*Assignment*. Write the records out again, exactly as they stand below.

*** Opening of Data to process ***

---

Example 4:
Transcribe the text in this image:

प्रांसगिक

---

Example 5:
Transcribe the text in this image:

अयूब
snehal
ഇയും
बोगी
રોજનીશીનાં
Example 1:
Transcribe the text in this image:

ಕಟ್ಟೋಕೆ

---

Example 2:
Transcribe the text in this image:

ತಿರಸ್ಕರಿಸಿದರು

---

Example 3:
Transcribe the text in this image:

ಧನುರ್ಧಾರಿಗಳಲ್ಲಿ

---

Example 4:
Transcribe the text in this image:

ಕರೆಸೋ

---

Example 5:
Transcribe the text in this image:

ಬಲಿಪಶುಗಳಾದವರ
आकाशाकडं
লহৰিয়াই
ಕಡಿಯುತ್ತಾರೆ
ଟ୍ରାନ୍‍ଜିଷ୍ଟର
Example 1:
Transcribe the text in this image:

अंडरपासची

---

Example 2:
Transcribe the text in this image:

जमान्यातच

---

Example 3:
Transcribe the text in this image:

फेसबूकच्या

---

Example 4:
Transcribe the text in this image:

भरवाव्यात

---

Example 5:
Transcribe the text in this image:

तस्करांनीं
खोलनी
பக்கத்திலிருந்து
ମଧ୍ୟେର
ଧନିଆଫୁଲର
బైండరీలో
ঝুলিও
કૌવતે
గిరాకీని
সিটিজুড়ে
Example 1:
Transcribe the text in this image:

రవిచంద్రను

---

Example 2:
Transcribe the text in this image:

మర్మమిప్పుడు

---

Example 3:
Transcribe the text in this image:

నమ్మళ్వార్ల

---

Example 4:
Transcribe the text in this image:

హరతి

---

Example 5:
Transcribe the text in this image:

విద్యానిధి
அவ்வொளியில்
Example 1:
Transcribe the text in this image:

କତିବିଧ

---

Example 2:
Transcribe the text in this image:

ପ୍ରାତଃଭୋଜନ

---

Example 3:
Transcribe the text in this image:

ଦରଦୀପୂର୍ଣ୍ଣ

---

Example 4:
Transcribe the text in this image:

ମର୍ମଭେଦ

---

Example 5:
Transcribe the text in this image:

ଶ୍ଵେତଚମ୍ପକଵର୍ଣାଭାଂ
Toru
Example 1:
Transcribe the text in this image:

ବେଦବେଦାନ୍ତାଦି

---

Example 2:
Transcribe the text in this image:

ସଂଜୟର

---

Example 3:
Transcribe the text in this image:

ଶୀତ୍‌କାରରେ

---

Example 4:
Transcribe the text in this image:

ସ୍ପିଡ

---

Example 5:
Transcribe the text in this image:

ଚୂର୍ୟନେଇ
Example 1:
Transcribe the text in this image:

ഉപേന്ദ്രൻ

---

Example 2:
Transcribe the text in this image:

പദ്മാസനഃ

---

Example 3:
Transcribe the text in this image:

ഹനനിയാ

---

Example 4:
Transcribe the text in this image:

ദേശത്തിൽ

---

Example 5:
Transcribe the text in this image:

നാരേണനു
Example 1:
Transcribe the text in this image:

*** Close of Data to process ***

*Solution to the exercise*.
---

Example 4:
Transcribe the text in this image:

प्रांसगिक

---

Example 5:
Transcribe the text in this image:

अयूब
snehal
ഇയും
बोगी
રોજનીશીનાં
Example 1:
Transcribe the text in this image:

ಕಟ್ಟೋಕೆ

---

Example 2:
Transcribe the text in this image:

ತಿರಸ್ಕರಿಸಿದರು

---

Example 3:
Transcribe the text in this image:

ಧನುರ್ಧಾರಿಗಳಲ್ಲಿ

---

Example 4:
Transcribe the text in this image:

ಕರೆಸೋ

---

Example 5:
Transcribe the text in this image:

ಬಲಿಪಶುಗಳಾದವರ
आकाशाकडं
লহৰিয়াই
ಕಡಿಯುತ್ತಾರೆ
ଟ୍ରାନ୍‍ଜିଷ୍ଟର
Example 1:
Transcribe the text in this image:

अंडरपासची

---

Example 2:
Transcribe the text in this image:

जमान्यातच

---

Example 3:
Transcribe the text in this image:

फेसबूकच्या

---

Example 4:
Transcribe the text in this image:

भरवाव्यात

---

Example 5:
Transcribe the text in this image:

तस्करांनीं
खोलनी
பக்கத்திலிருந்து
ମଧ୍ୟେର
ଧନିଆଫୁଲର
బైండరీలో
ঝুলিও
કૌવતે
గిరాకీని
সিটিজুড়ে
Example 1:
Transcribe the text in this image:

రవిచంద్రను

---

Example 2:
Transcribe the text in this image:

మర్మమిప్పుడు

---

Example 3:
Transcribe the text in this image:

నమ్మళ్వార్ల

---

Example 4:
Transcribe the text in this image:

హరతి

---

Example 5:
Transcribe the text in this image:

విద్యానిధి
அவ்வொளியில்
Example 1:
Transcribe the text in this image:

କତିବିଧ

---

Example 2:
Transcribe the text in this image:

ପ୍ରାତଃଭୋଜନ

---

Example 3:
Transcribe the text in this image:

ଦରଦୀପୂର୍ଣ୍ଣ

---

Example 4:
Transcribe the text in this image:

ମର୍ମଭେଦ

---

Example 5:
Transcribe the text in this image:

ଶ୍ଵେତଚମ୍ପକଵର୍ଣାଭାଂ
Toru
Example 1:
Transcribe the text in this image:

ବେଦବେଦାନ୍ତାଦି

---

Example 2:
Transcribe the text in this image:

ସଂଜୟର

---

Example 3:
Transcribe the text in this image:

ଶୀତ୍‌କାରରେ

---

Example 4:
Transcribe the text in this image:

ସ୍ପିଡ

---

Example 5:
Transcribe the text in this image:

ଚୂର୍ୟନେଇ
Example 1:
Transcribe the text in this image:

ഉപേന്ദ്രൻ

---

Example 2:
Transcribe the text in this image:

പദ്മാസനഃ

---

Example 3:
Transcribe the text in this image:

ഹനനിയാ

---

Example 4:
Transcribe the text in this image:

ദേശത്തിൽ

---

Example 5:
Transcribe the text in this image:

നാരേണനു
Example 1:
Transcribe the text in this image:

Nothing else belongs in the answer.